In my opinion, Depth Charged is much more drinkable than Double Bastard, as the smack in the mouth bittersweet heavy flavor is mitigated by the espresso.  This is much more balanced (bitterness/sweetness) than the original as it is a bit more bitter than Double Bastard, and is more mellow.  The alcohol level, at 11%, is high, but it’s not at all boozy.

Good job, Stone.  This beer is very complex and enjoyable.  It’s really an amazing, fantastic beer.  You gotta taste it to appreciate it’s depth.  Unfortunately, it was brewed only once, so if you want some, you better look for it right away.  My sample was a 22 oz. bomber, which was part of a 4 bottle “Bastard Box” I purchased at Costco for $19.99.  I HIGHLY recommend this beer, and hope Stone will continue this along with their annual Double Bastard release!

2015 Barrel-Aged Narwhal: Sierra Nevada Brewing Co., Chico, CA.  12.9% ABV.
Barrel-Aged Narwhal is an imperial stout.  It pours midnight black with a 1/2″ tan head that fades after a couple of minutes, leaving a tan ring around the edge.  The aroma is sweet chocolate and vanilla.  The flavor initially follows the nose – sweet chocolate – then a transitions to slight bitterness, with coconut and vanilla from the bourbon barrel aging.  The carbonation is evident mid-pallate, but not late, and it does not clear the sweet chocolate flavor.  It is a little boozy from mid-palate on, but not hot or unpleasant.  The aftertaste is sweet chocolate, which fades to a slight and pleasant bitterness.

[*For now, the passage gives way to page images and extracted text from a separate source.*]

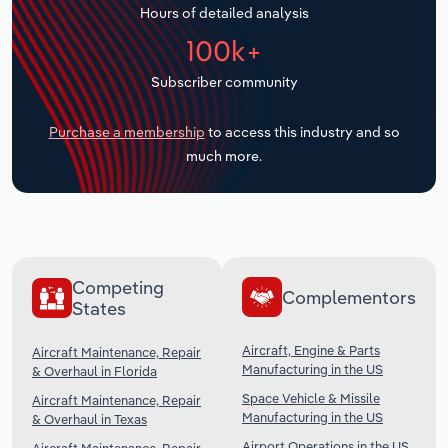
Hours of detailed analysis
Transportation and Warehousing
100k+
Utilities
Subscriber community
Wholesale Trade
Purchase a membership
to access this industry and so
much more.
Competing
Complementors
States
Aircraft, Engine & Parts
Aircraft Maintenance, Repair
Manufacturing in the US
& Overhaul in Florida
Space Vehicle & Missile
Aircraft Maintenance, Repair
Manufacturing in the US
& Overhaul in Texas
Airport Operations in the US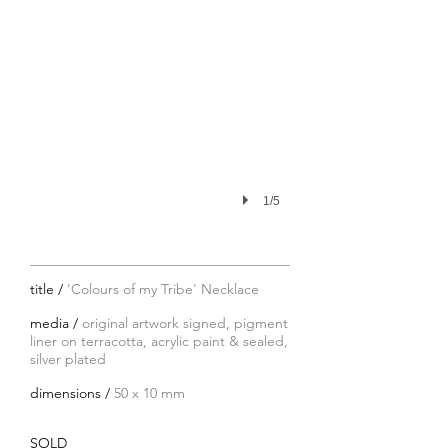
1/5
title /
'Colours of my Tribe' Necklace
media /
original artwork signed, pigment
liner on terracotta, acrylic paint & sealed,
silver plated
dimensions /
50 x 10 mm
SOLD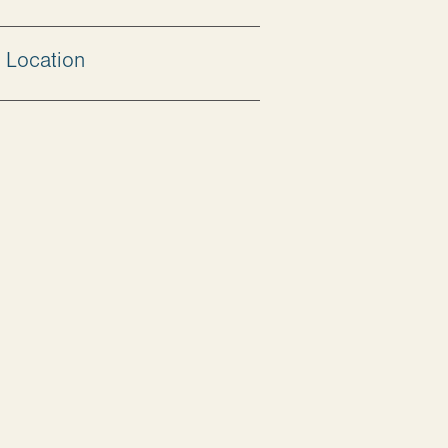
Location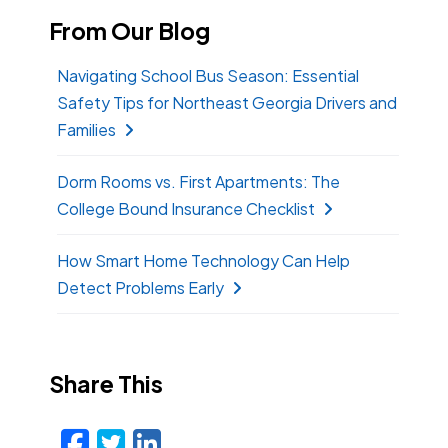
From Our Blog
Navigating School Bus Season: Essential
Safety Tips for Northeast Georgia Drivers and
Families
Dorm Rooms vs. First Apartments: The
College Bound Insurance Checklist
How Smart Home Technology Can Help
Detect Problems Early
Share This
Facebook
Twitter
LinkedIn
Email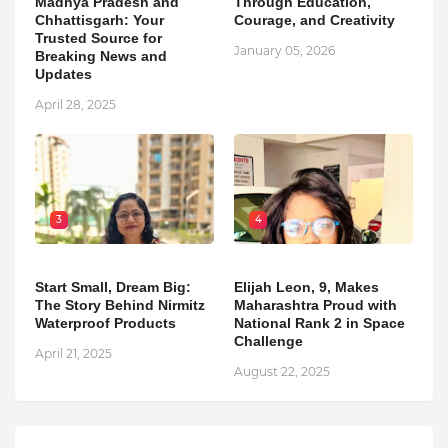
Madhya Pradesh and
Through Education,
Chhattisgarh: Your
Courage, and Creativity
Trusted Source for
January 05, 2026
Breaking News and
Updates
April 28, 2025
3
4
Start Small, Dream Big:
Elijah Leon, 9, Makes
The Story Behind Nirmitz
Maharashtra Proud with
Waterproof Products
National Rank 2 in Space
Challenge
April 21, 2025
August 22, 2025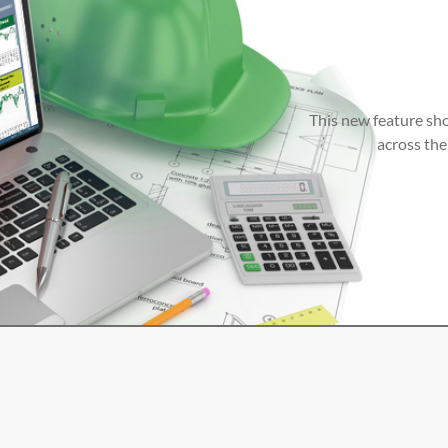
This new feature sho
across the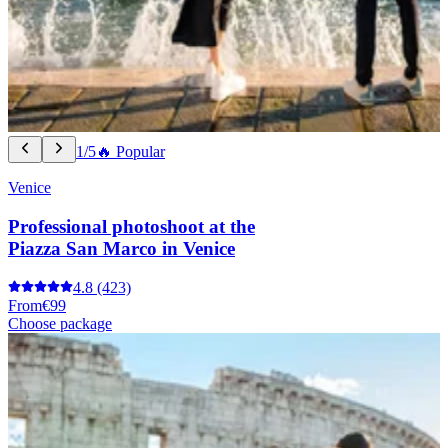
1/5
🔥 Popular
Venice
Professional photoshoot at the
Piazza San Marco in Venice
4.8
(423)
From
€99
Choose package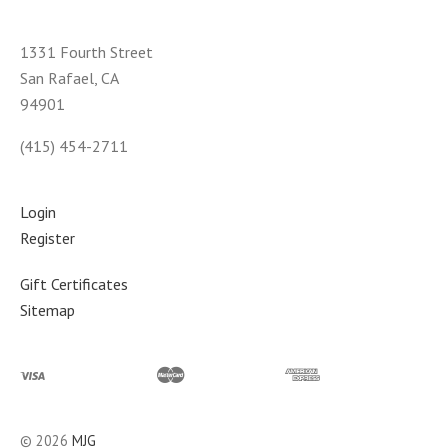
1331 Fourth Street
San Rafael, CA
94901
(415) 454-2711
Login
Register
Gift Certificates
Sitemap
©
2026
MJG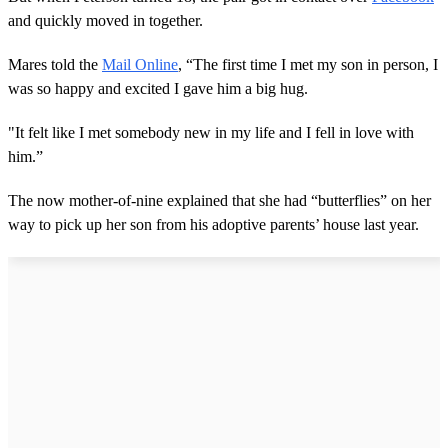
and quickly moved in together.
Mares told the
Mail Online
, “The first time I met my son in person, I
was so happy and excited I gave him a big hug.
"It felt like I met somebody new in my life and I fell in love with
him.”
The now mother-of-nine explained that she had “butterflies” on her
way to pick up her son from his adoptive parents’ house last year.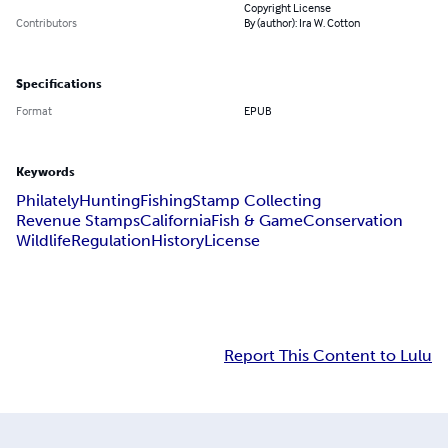
Copyright License
Contributors
By (author): Ira W. Cotton
Specifications
Format
EPUB
Keywords
Philately
Hunting
Fishing
Stamp Collecting
Revenue Stamps
California
Fish & Game
Conservation
Wildlife
Regulation
History
License
Report This Content to Lulu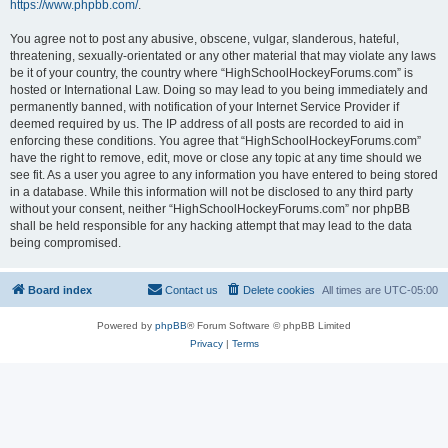
https://www.phpbb.com/
.
You agree not to post any abusive, obscene, vulgar, slanderous, hateful,
threatening, sexually-orientated or any other material that may violate any laws
be it of your country, the country where “HighSchoolHockeyForums.com” is
hosted or International Law. Doing so may lead to you being immediately and
permanently banned, with notification of your Internet Service Provider if
deemed required by us. The IP address of all posts are recorded to aid in
enforcing these conditions. You agree that “HighSchoolHockeyForums.com”
have the right to remove, edit, move or close any topic at any time should we
see fit. As a user you agree to any information you have entered to being stored
in a database. While this information will not be disclosed to any third party
without your consent, neither “HighSchoolHockeyForums.com” nor phpBB
shall be held responsible for any hacking attempt that may lead to the data
being compromised.
Board index
Contact us
Delete cookies
All times are
UTC-05:00
Powered by
phpBB
® Forum Software © phpBB Limited
Privacy
|
Terms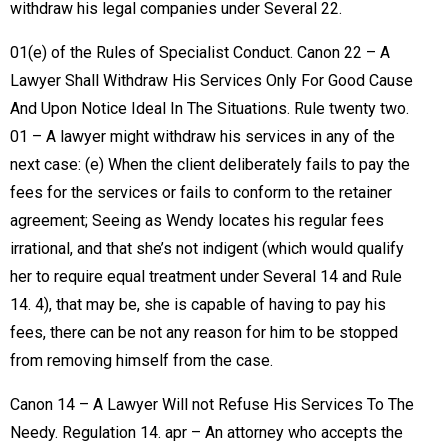
withdraw his legal companies under Several 22.
01(e) of the Rules of Specialist Conduct. Canon 22 – A
Lawyer Shall Withdraw His Services Only For Good Cause
And Upon Notice Ideal In The Situations. Rule twenty two.
01 – A lawyer might withdraw his services in any of the
next case: (e) When the client deliberately fails to pay the
fees for the services or fails to conform to the retainer
agreement; Seeing as Wendy locates his regular fees
irrational, and that she’s not indigent (which would qualify
her to require equal treatment under Several 14 and Rule
14. 4), that may be, she is capable of having to pay his
fees, there can be not any reason for him to be stopped
from removing himself from the case.
Canon 14 – A Lawyer Will not Refuse His Services To The
Needy. Regulation 14. apr – An attorney who accepts the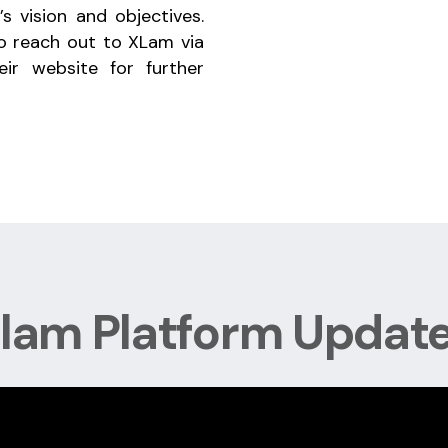
’s vision and objectives.
to reach out to XLam via
eir website for further
lam Platform Updat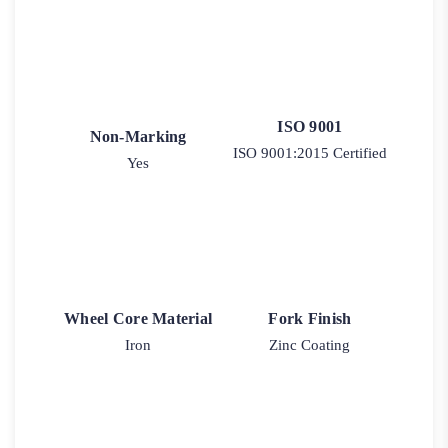
ISO 9001
Non-Marking
ISO 9001:2015 Certified
Yes
Wheel Core Material
Fork Finish
Iron
Zinc Coating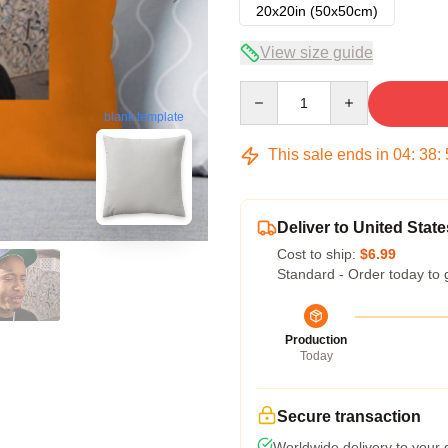
20x20in (50x50cm)
View size guide
Quantity
blank template
This sale ends in
04
:
38
:
Deliver to United State
Cost to ship:
$6.99
Standard - Order today to 
Production
Today
Secure transaction
Worldwide delivery to your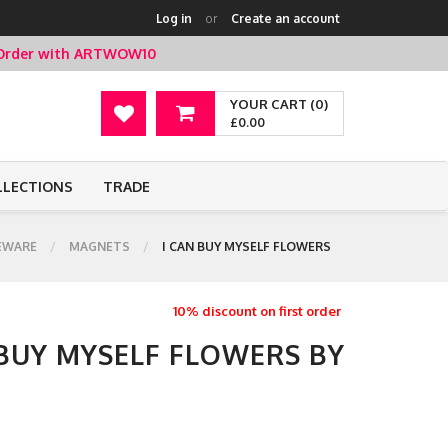
Log in
or
Create an account
t Order with ARTWOW10
YOUR CART (0)
£0.00
LLECTIONS
TRADE
EWARE
MAGNETS
I CAN BUY MYSELF FLOWERS
10% discount on first order
 BUY MYSELF FLOWERS BY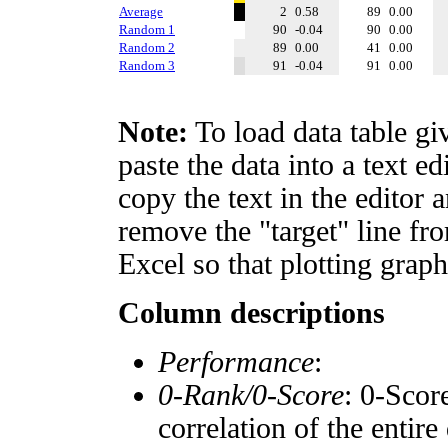
Average
2
0.58
89
0.00
Random 1
90
-0.04
90
0.00
Random 2
89
0.00
41
0.00
Random 3
91
-0.04
91
0.00
Note:
To load data table gi
paste the data into a text e
copy the text in the editor 
remove the "target" line fro
Excel so that plotting graph
Column descriptions
Performance
:
0-Rank/0-Score
: 0-Scor
correlation of the entir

This is a very good beer.  It’s a limited edition brew, so you better get it soon if you’re inclined to drink some.  I bought a 750 ml bottle from Total Wine for $18.99 (as I recall).  I highly recommend this one; it was worth the cost, but I won’t be buying another bottle this year (pretty expensive).

So, the bottom line is this: I highly recommend both of these beers, but especially the Depth Charged Double Bastard Ale.  You won’t be disappointed with either beer (caveat: fizzy yellow beer drinkers – don’t bother; you won’t like either one).